FYI | Dec 11 2019
By Peter Switzer, Switzer Report
13 stocks to kick off the roaring twenties
At this time of the year it becomes wise to think about how you want to invest next year. It would be good if Donald Trump could sort out his trade and tariff tiff with China, so we could work out whether we want to be aggressive or defensive with our strategy. But as we’re flying blind on this crucial subject and given the US job numbers came in much better than expected, I’m going to stick with my general view that being in stocks for 2020 is a sound idea.
With that in mind, I tried to find 20 stocks for 2020 using some of the most reliable stock pickers I know but I could only come up with 13 that my experts thought would have luck and good business outlooks on their side! Some of these stocks I’ve shared with you in recent weeks but as they’re so fresh and they were delivered by experts with the longer term in mind, I’ve decided to lump them altogether to give you a smorgasbord of companies to think about or even put together in a 20-stock portfolio for 2020!
Let’s start with my new ones, which I garnered from my market buddies last week.
Rudy Filapek-Vandyck from FNArena likes Amcor ((AMC)). And he’s not alone as others agree. His [database] of analysts think the company has 6.6% upside.
Elio D’Amato from Lincoln Indicators is a Macquarie Group ((MQG)) man and here’s why: “The pick has to be the only place that if you really want a bank you should hold and that is Macquarie. Unlike the others it has a growth thematic, and is a perennial under promiser and over performer. From a bottom up perspective in a very tough sector that is our pick for the coming.”
Raymond Chan from Morgans is also stocking with an old stager. “I still like Telstra ((TLS)) after the encouraging investor day.”
Michael Wayne from Medallion Financial has an interesting techie-one. The stock is Elmo Software ((ELO)). “Elmo is a rapidly growing HR Tech company providing cloud HR, payroll, rostering and attendance management technology to more than 1,100 companies primarily throughout Australia and New Zealand. While Elmo is growing rapidly and now holds an impressive estimated 9% of their total addressable market in ANZ, at Medallion we are particularly interested in the large addressable market opportunity, which is estimated at a figure of $1.7 billion or 13,000 organisations.”
FNArena [‘s database] sees 39.5% upside!
Charts specialist, Michael Gable, thinks Woodside Petroleum ((WPL)) shows potential for next year and OPEC seems to be working hard to keep oil prices elevated.
Charlie Aitken, who has a foreign focus with his fund nowadays, remains a big fan of Nike.
Jun Bei Liu of Tribeca Investment Partners has been on show over the past two weeks and the two companies she likes for 2020 are a2 Milk ((A2M)) and Tyro Payments ((TYR)), which made its debut on the stock market last Friday at $2.75 and ended at $3.38. And yes, I took her tip.
Geoff Wilson from Wilson Asset Management likes AMA Group ((AMA)), which is in the auto business. And FNArena’s experts think the company has 45.5% upside!
Last week, Julia Lee of Burman Invest and Michael McCarthy of CMC Markets both like oOh!media ((OML)), which had a big rise last week after the company had an upgrade on its earnings outlook.

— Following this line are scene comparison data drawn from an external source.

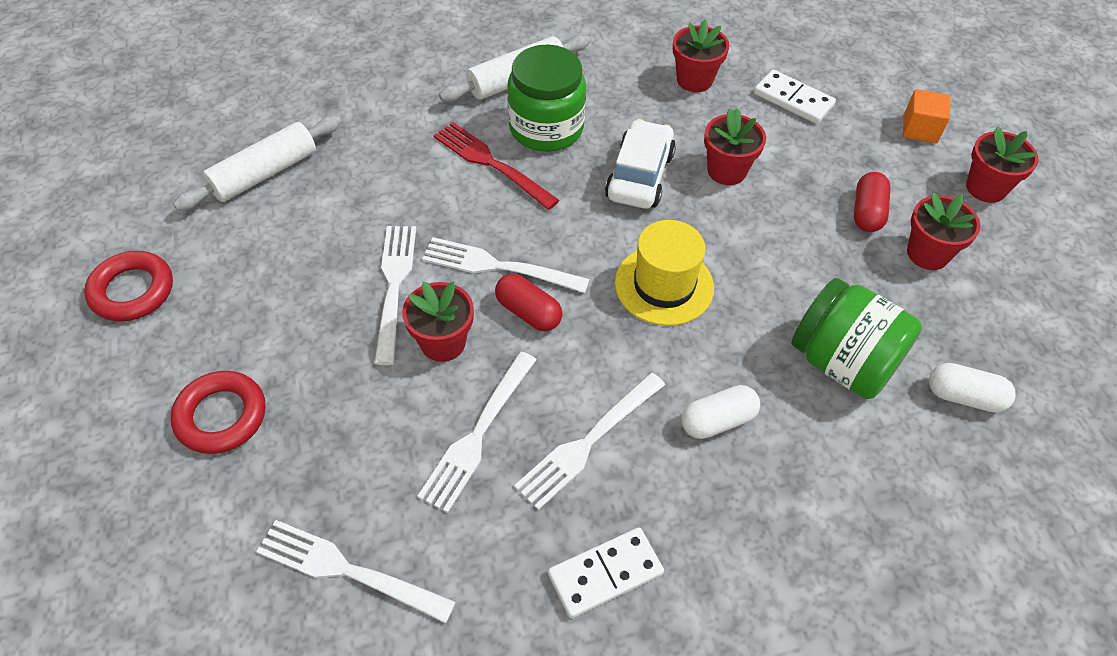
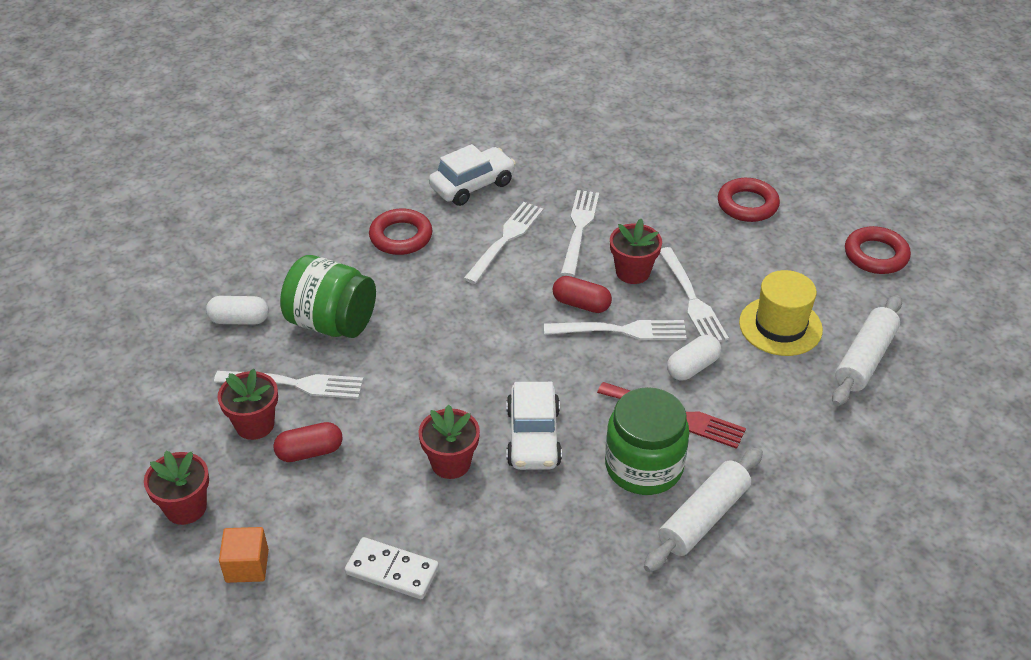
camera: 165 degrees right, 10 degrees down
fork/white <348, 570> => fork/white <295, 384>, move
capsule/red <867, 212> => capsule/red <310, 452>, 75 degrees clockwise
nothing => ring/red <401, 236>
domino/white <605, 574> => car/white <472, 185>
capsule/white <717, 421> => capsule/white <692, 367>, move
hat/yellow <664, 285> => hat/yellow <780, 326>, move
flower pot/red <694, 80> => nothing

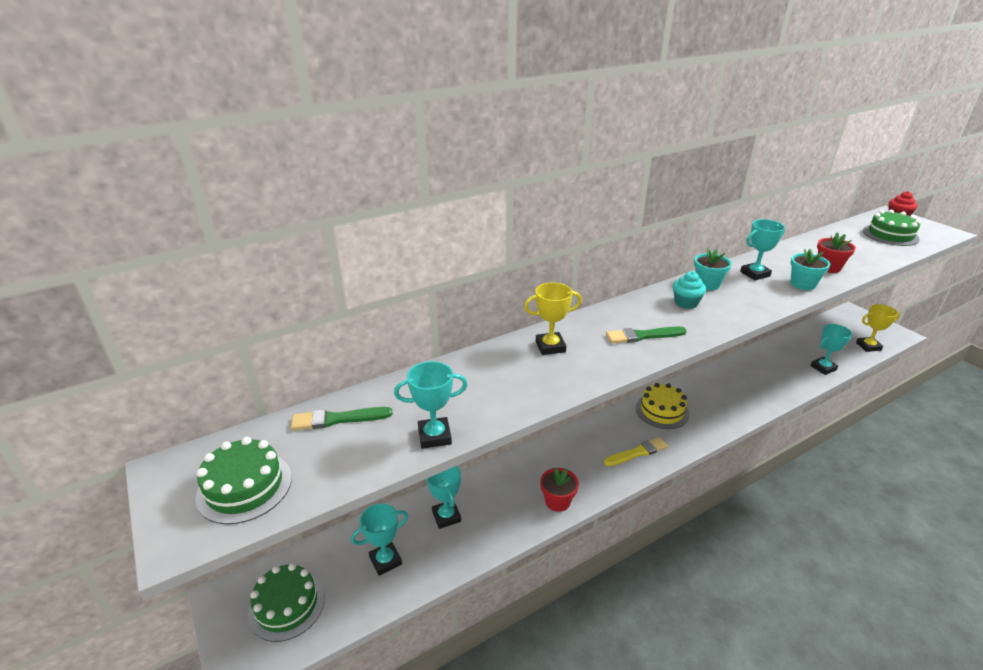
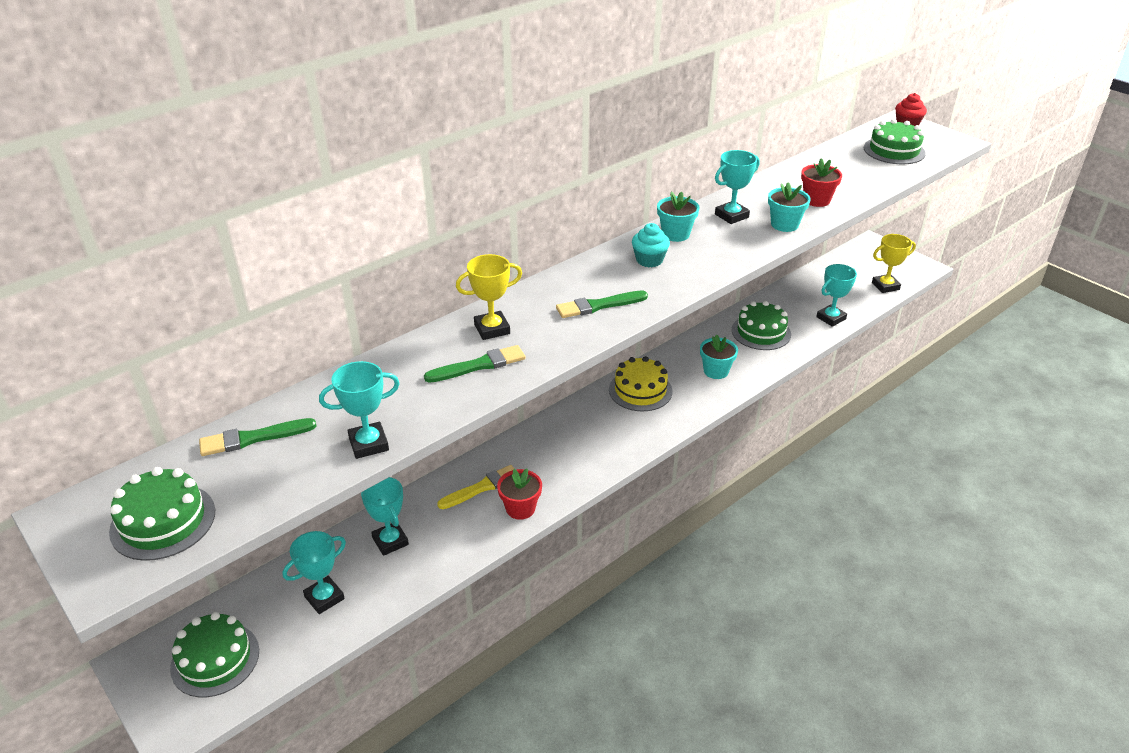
camera: 10 degrees left, 5 degrees up
nothing => brush/green <479, 365>
brush/yellow <637, 452> => brush/yellow <481, 487>, move
nothing => flower pot/turquoise <716, 371>
nothing => cake/green <761, 332>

She also likes to think an improving economy over 2020 will boost the ad spend.
Another stock Julia likes is EML Payments ((EML)), which is into salary packaging and even sports betting. “It’s a small company but it’s primed for growth.
Michael McCarthy and Julia both like Mineral Resources ((MIN)) but so do a hell of a lot of fund managers with runs on the board. FNArena [indicates] MIN has 13.3% upside.
So there are 13 stocks for you to consider as you set yourself up for 2020. I’m sorry I could not get 20 but I didn’t want to write a story to simply fit a cute headline!
Peter Switzer is the founder and publisher of the Switzer Super Report, a newsletter and website that offers advice, information and education to help you grow your DIY super.
Content included in this article is not by association the view of FNArena (see our disclaimer).
Important information: This content has been prepared without taking account of the objectives, financial situation or needs of any particular individual. It does not constitute formal advice. For this reason, any individual should, before acting, consider the appropriateness of the information, having regard to the individual’s objectives, financial situation and needs and, if necessary, seek appropriate professional advice.